O problema é que, diante das três obras citadas, essa encenação de um período específico da vida política de Winston Churchill chega a ficar ainda mais pálida. Sem exageros, há tempos não se via um finalista nas premiações que seguisse uma cartilha de segurança ao ponto de se anular totalmente. Isso se dá principalmente pelo modo como se manipula a versão ficcional de uma figura real ainda controversa, visto aqui como um idoso que esconde um coração enorme em meio a tanta ranzinzes.
O recorte de “O Destino de Uma Nação” é o de maio de 1940, momento em que a Segunda Guerra Mundial estava em processo de gestação, quase a explodir. Com a rejeição de Neville Chamberlain (Ronald Pickup), Churchill (Gary Oldman) assume a posição de primeiro-ministro e se vê na posição delicada de tomar decisões difíceis conforme os alemães vão avançando em sua conquista da Europa.
Patriótico até a medula, o texto de Anthony McCarten passa batido pelo Churchill real de caráter duvidoso, preferindo registrá-lo como um sujeito desacreditado que vai paulatinamente conquistando os seus compatriotas com uma oratória impecável. Portanto, é até perdoável que ele seja um imbecil em uma série de circunstâncias com a sua datilógrafa Elizabeth (Lily James), pois a seguir sempre haverá um gatinho debaixo da cama que ele deseja acariciar ou a sua esposa Clemmie (Kristin Scott Thomas, grande atriz no papel mais ingrato de sua carreira) para enaltecer o seu ímpeto.
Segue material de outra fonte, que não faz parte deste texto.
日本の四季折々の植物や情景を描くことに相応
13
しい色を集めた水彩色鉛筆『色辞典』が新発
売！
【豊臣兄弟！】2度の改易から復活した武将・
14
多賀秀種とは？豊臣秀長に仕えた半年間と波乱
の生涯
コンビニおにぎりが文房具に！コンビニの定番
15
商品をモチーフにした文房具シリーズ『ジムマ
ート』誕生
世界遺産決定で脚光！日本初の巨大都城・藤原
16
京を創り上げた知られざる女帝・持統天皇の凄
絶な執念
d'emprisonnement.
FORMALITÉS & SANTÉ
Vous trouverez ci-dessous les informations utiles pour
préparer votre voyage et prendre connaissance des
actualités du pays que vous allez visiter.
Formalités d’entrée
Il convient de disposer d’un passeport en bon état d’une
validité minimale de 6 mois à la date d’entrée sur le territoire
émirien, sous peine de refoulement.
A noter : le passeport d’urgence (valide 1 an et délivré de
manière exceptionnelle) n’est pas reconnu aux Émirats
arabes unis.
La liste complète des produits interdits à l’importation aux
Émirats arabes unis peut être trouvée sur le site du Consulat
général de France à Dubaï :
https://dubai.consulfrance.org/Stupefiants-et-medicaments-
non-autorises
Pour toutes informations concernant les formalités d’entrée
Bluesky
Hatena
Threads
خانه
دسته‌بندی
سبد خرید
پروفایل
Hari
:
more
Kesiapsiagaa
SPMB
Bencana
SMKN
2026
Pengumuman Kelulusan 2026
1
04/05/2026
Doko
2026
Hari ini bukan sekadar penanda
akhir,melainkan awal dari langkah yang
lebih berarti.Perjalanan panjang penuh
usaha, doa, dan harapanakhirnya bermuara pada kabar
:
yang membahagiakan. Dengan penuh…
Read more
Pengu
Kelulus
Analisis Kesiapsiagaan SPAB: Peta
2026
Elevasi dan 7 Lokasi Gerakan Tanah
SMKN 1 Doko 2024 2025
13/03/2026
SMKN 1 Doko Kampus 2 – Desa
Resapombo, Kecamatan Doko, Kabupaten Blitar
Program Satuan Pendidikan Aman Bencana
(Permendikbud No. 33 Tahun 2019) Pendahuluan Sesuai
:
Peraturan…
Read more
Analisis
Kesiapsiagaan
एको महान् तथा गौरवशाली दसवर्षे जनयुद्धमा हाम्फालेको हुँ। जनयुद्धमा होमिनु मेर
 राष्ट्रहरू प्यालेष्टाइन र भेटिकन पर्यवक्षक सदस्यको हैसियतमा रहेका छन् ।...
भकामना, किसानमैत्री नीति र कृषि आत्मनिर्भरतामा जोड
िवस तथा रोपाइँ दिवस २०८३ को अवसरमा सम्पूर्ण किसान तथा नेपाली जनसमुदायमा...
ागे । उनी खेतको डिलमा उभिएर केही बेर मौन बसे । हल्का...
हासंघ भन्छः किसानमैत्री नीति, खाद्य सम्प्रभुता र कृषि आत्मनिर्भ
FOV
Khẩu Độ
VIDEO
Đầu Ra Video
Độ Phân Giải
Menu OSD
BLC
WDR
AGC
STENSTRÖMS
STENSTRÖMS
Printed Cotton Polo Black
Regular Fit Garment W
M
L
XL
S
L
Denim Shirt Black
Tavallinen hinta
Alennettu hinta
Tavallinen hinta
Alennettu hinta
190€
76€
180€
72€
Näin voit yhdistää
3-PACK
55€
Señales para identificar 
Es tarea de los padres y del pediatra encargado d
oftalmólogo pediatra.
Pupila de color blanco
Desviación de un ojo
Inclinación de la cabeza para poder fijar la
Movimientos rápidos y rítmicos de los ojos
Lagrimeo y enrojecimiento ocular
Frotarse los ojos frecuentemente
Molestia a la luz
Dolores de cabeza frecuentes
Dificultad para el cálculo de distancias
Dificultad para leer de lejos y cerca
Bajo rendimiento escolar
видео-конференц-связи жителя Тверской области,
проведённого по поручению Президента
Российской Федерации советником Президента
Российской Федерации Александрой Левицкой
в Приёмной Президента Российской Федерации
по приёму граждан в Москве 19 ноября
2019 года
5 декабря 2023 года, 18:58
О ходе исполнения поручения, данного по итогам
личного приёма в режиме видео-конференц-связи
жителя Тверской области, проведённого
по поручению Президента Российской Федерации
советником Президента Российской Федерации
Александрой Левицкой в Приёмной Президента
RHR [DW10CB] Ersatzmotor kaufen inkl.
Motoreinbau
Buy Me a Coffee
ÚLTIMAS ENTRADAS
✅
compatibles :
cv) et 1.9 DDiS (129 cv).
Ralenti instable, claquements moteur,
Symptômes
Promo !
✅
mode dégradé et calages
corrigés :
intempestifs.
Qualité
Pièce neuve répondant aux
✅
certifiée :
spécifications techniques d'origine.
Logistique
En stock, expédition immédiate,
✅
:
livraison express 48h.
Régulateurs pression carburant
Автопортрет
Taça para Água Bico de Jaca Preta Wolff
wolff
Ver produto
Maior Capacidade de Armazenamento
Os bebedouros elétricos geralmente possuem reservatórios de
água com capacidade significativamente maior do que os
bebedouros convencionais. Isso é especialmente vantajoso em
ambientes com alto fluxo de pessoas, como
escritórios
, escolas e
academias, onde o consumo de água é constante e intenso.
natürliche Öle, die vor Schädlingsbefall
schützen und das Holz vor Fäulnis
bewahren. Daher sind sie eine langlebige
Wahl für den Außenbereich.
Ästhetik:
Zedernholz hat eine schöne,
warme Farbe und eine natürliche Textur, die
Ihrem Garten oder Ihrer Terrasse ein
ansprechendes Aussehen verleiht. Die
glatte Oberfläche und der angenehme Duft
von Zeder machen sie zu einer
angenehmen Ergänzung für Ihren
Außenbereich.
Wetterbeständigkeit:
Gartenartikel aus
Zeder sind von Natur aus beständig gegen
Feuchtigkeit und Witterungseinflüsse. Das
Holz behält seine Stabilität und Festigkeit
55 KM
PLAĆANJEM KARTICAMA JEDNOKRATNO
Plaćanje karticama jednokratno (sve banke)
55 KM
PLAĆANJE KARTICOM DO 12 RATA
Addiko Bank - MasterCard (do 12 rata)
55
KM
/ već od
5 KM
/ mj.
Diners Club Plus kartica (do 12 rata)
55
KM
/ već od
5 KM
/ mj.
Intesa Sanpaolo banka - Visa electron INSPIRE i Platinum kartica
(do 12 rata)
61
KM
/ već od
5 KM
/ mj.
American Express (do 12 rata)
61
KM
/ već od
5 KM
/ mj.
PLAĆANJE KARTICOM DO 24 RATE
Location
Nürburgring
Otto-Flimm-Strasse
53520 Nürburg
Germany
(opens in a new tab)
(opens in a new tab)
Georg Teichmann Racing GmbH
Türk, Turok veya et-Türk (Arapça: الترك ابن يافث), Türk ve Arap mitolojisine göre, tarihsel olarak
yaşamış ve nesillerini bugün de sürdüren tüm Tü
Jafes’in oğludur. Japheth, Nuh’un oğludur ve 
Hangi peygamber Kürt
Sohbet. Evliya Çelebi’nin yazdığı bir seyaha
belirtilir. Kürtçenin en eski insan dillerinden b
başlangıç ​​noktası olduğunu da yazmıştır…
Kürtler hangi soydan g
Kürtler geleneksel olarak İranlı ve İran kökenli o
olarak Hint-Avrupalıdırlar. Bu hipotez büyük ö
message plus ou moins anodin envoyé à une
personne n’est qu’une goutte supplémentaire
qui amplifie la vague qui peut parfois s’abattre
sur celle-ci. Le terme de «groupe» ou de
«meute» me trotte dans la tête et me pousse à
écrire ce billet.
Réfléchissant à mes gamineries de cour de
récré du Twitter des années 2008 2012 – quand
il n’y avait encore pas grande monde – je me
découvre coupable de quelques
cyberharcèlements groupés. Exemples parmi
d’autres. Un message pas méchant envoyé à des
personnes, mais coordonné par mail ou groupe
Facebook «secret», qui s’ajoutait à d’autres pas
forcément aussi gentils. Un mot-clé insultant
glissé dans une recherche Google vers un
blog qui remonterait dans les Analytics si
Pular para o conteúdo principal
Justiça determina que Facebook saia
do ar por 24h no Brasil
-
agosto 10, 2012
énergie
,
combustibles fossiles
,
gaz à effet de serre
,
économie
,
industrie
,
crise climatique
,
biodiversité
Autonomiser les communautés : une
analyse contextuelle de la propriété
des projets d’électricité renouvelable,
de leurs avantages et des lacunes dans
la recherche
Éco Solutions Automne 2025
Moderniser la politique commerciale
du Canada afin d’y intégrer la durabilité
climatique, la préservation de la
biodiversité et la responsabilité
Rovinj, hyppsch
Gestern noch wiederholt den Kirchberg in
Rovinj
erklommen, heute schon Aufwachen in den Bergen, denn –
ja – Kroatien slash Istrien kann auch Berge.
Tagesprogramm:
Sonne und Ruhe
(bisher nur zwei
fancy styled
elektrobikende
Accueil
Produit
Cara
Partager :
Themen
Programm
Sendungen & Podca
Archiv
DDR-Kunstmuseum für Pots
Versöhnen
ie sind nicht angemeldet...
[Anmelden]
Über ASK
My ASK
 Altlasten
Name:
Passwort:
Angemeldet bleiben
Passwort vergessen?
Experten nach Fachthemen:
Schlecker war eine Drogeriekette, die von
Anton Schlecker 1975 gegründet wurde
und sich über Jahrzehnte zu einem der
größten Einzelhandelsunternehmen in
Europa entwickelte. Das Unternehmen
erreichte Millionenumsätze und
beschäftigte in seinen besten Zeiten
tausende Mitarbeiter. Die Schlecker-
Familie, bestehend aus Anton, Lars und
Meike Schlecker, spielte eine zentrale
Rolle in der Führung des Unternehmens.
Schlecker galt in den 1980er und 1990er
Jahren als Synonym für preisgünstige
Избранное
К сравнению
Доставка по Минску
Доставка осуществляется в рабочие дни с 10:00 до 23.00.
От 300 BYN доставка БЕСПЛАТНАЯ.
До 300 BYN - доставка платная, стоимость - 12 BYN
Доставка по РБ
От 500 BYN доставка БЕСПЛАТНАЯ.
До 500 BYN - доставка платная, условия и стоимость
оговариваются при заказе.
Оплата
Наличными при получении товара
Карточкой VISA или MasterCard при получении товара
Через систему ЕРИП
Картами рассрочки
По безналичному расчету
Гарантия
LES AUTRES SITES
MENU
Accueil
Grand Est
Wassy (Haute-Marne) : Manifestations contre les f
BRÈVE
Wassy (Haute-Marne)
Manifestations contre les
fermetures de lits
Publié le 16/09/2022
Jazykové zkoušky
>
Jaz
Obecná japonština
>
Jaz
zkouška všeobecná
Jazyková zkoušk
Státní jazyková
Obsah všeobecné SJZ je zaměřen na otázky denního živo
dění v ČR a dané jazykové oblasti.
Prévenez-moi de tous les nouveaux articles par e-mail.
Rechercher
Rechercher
Chega a ser até mesmo constrangedor os esforços para nos simpatizarmos com Churchill, culminando em uma cena patética em que ele não somente toma um metrô com proletariados, como é visto aos prantos se comunicando com eles. Por tudo isso, é triste que o reconhecimento maior do camaleônico Gary Oldman venha por “O Destino de Uma Nação”, no qual está na incômoda posição de bravejar discursos tediosos sob quilos de maquiagem que servem mais como muletas do que como um suporte para um grande talento.